아래 기록에서 다음 문자열이 들어 있는 줄을 모두 골라 옮기세요: "typed". 대소문자를 구분합니다.

▶

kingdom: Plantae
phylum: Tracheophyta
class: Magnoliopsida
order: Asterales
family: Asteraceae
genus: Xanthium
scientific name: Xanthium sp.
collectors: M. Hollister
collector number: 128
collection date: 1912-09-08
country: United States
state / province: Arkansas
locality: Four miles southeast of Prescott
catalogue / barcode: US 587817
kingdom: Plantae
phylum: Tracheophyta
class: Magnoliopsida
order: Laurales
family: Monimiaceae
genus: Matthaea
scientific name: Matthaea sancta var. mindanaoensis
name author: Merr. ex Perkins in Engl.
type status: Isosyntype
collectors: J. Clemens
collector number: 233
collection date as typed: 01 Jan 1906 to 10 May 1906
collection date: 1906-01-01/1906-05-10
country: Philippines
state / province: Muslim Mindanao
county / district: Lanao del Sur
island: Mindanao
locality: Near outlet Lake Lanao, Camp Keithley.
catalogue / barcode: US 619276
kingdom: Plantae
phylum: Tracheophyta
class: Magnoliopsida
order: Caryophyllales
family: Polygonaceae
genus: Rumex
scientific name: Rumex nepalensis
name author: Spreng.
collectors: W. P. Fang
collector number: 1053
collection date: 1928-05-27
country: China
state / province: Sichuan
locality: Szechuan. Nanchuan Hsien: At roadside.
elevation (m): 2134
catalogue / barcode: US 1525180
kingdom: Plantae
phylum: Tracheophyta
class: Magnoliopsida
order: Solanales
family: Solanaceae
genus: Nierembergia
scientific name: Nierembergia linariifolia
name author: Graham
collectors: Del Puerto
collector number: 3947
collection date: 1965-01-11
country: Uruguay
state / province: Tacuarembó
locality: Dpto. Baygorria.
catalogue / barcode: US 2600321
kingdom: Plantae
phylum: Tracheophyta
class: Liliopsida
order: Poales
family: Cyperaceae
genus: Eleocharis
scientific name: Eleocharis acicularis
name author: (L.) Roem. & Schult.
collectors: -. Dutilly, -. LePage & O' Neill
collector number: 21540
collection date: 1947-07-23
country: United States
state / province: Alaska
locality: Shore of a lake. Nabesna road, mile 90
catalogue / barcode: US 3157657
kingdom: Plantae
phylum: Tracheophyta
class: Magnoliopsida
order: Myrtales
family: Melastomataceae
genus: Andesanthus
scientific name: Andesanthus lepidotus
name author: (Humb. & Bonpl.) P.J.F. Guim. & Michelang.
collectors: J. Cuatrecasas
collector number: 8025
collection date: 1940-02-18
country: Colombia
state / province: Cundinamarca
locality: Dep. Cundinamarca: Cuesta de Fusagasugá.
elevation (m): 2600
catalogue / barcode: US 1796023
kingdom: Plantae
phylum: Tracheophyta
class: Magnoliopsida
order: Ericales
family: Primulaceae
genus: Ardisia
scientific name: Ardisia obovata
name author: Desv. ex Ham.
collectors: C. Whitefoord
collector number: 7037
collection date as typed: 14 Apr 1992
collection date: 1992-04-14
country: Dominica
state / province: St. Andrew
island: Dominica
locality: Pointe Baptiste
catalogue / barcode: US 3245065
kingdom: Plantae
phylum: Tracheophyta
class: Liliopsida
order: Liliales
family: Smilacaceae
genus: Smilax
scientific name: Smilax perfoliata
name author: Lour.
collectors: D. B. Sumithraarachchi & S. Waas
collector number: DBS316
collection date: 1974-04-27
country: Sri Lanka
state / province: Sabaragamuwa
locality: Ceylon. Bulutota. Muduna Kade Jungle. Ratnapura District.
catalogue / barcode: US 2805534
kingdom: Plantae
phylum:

◀

● 작업 답안
collection date as typed: 01 Jan 1906 to 10 May 1906
collection date as typed: 14 Apr 1992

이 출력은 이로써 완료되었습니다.